802.1x "Vanishing"

New Contributor III

Edit: FYI - Working off of 10.9 - moving to 10.11.1 this Thursday. I also want to note we don't see this behavior with the other profiles, just our 802.1x profile

Hey everyone -

We have just started experiencing a weird behavior with our 802.1x MDM profile. What we are seeing is users having their profile "stripped" and then re'pushed at random times.

Checking the logs, there is a visible removal being sent from the JSS, followed by an install for the very same profile within the same minute. If the device is off campus, or can't communicate with the CA at this time, the profile cant reinstall and the user is left with no 802,1x payload - ie no wireless :(

I checked the scoping, and the devices are remaining in scope for the profile, so I am not sure what could be causing my Jamf server to even send a removal action to the device. I am just about out of ideas, and wondering if anyone else has seen something like this before?



New Contributor

This is funny; I just put in a ticket for this exact same problem. Anyone else experiencing this?

Contributor III

This has been an issue for a while and is a big reason why we moved to local 802.1x profiles. We're now close to moving back to MDM-delivered profiles via AD CS, which might have the same problem, but doesn't require communication to the CA when reinstalling.

Esteemed Contributor II

@patgmac How are you handling the case of the SSID you're trying to configure access for not being available to connect to when installing the 802.1x configuration?

Valued Contributor II

And this is why we deploy our wireless profile via pkg / profiles command. Can't count on MDM to be 100% reliable, and you need connection to fix it...

New Contributor III

This is getting interesting -- My question is how are you implementing an updated Root/Intermediate if the profile is local without a wired connection? ie you need to push an updated certificate?

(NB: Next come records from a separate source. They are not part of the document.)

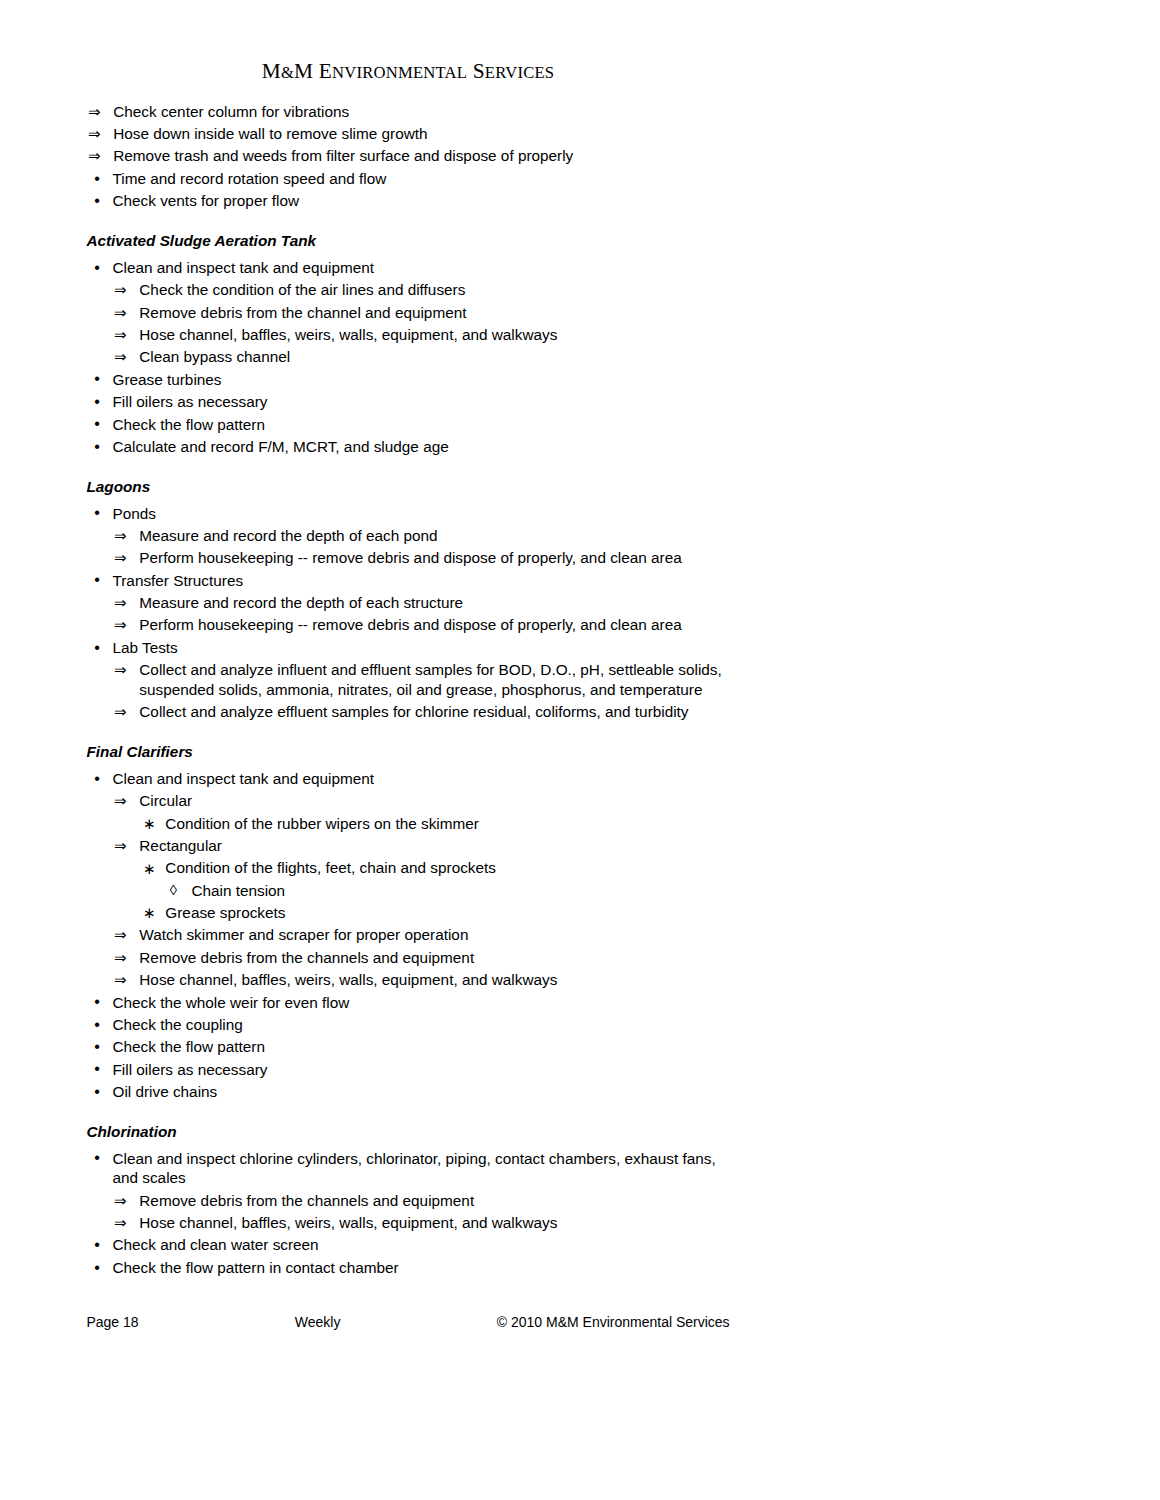M&M ENVIRONMENTAL SERVICES
Check center column for vibrations
Hose down inside wall to remove slime growth
Remove trash and weeds from filter surface and dispose of properly
Time and record rotation speed and flow
Check vents for proper flow
Activated Sludge Aeration Tank
Clean and inspect tank and equipment
Check the condition of the air lines and diffusers
Remove debris from the channel and equipment
Hose channel, baffles, weirs, walls, equipment, and walkways
Clean bypass channel
Grease turbines
Fill oilers as necessary
Check the flow pattern
Calculate and record F/M, MCRT, and sludge age
Lagoons
Ponds
Measure and record the depth of each pond
Perform housekeeping -- remove debris and dispose of properly, and clean area
Transfer Structures
Measure and record the depth of each structure
Perform housekeeping -- remove debris and dispose of properly, and clean area
Lab Tests
Collect and analyze influent and effluent samples for BOD, D.O., pH, settleable solids, suspended solids, ammonia, nitrates, oil and grease, phosphorus, and temperature
Collect and analyze effluent samples for chlorine residual, coliforms, and turbidity
Final Clarifiers
Clean and inspect tank and equipment
Circular
Condition of the rubber wipers on the skimmer
Rectangular
Condition of the flights, feet, chain and sprockets
Chain tension
Grease sprockets
Watch skimmer and scraper for proper operation
Remove debris from the channels and equipment
Hose channel, baffles, weirs, walls, equipment, and walkways
Check the whole weir for even flow
Check the coupling
Check the flow pattern
Fill oilers as necessary
Oil drive chains
Chlorination
Clean and inspect chlorine cylinders, chlorinator, piping, contact chambers, exhaust fans, and scales
Remove debris from the channels and equipment
Hose channel, baffles, weirs, walls, equipment, and walkways
Check and clean water screen
Check the flow pattern in contact chamber
Page 18
Weekly
© 2010 M&M Environmental Services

One of the reasons we decided to make the jump to MDM 802.1x is because we are looking at updating the Root/Intermediate which is in that 802.1x payload. We were hoping to make this seamless by pushing it out through Jamf... wouldn't you need to reinstall the profile for it to get its new certificates if its running as a local profile? ie creating a chicken before the egg problem by dropping off the old profile to install the new one?

I am actually rather surprised to hear so many are doing 802.1x with a local profile, but now I am starting to wonder if switching to MDM was the right move :(

New Contributor III

Any of you all get any new information on this? We opened a ticket awhile back but didn't really get a direct answer/solution.